Dataset entries:
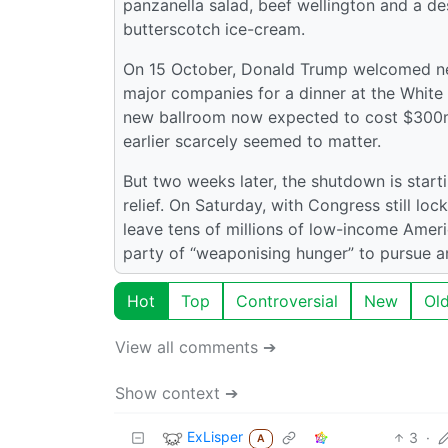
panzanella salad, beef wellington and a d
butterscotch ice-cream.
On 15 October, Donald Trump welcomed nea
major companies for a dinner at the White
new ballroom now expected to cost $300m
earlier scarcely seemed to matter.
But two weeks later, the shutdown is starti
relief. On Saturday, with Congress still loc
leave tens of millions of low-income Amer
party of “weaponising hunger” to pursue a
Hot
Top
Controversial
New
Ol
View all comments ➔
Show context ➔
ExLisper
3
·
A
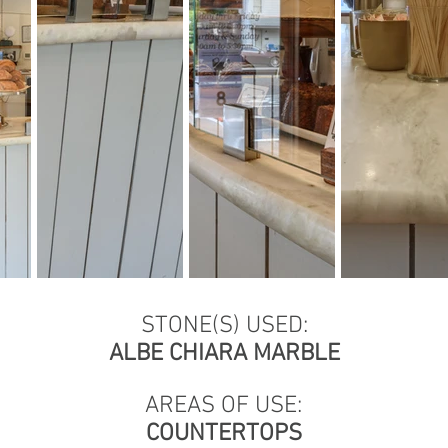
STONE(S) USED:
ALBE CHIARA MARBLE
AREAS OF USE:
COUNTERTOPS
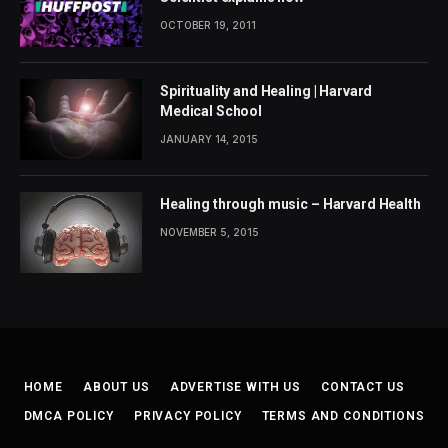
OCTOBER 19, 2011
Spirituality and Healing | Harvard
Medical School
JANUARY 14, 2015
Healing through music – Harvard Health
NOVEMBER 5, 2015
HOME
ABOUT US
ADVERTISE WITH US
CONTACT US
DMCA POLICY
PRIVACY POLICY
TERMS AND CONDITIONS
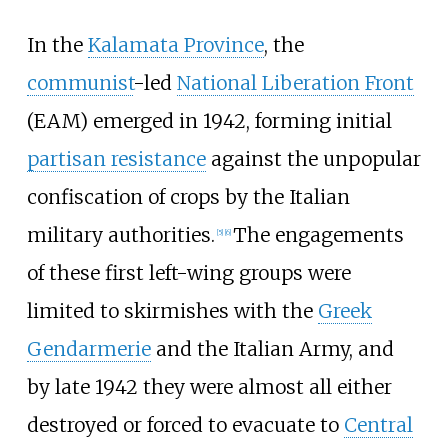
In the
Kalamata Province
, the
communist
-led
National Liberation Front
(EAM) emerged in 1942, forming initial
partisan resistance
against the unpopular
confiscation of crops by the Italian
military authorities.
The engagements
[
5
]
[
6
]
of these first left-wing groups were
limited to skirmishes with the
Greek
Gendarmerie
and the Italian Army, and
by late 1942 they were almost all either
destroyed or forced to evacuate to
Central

**Work request**
Determine the number of lines in the data that include the word "were", and provide that number without comment.

**Task result**
2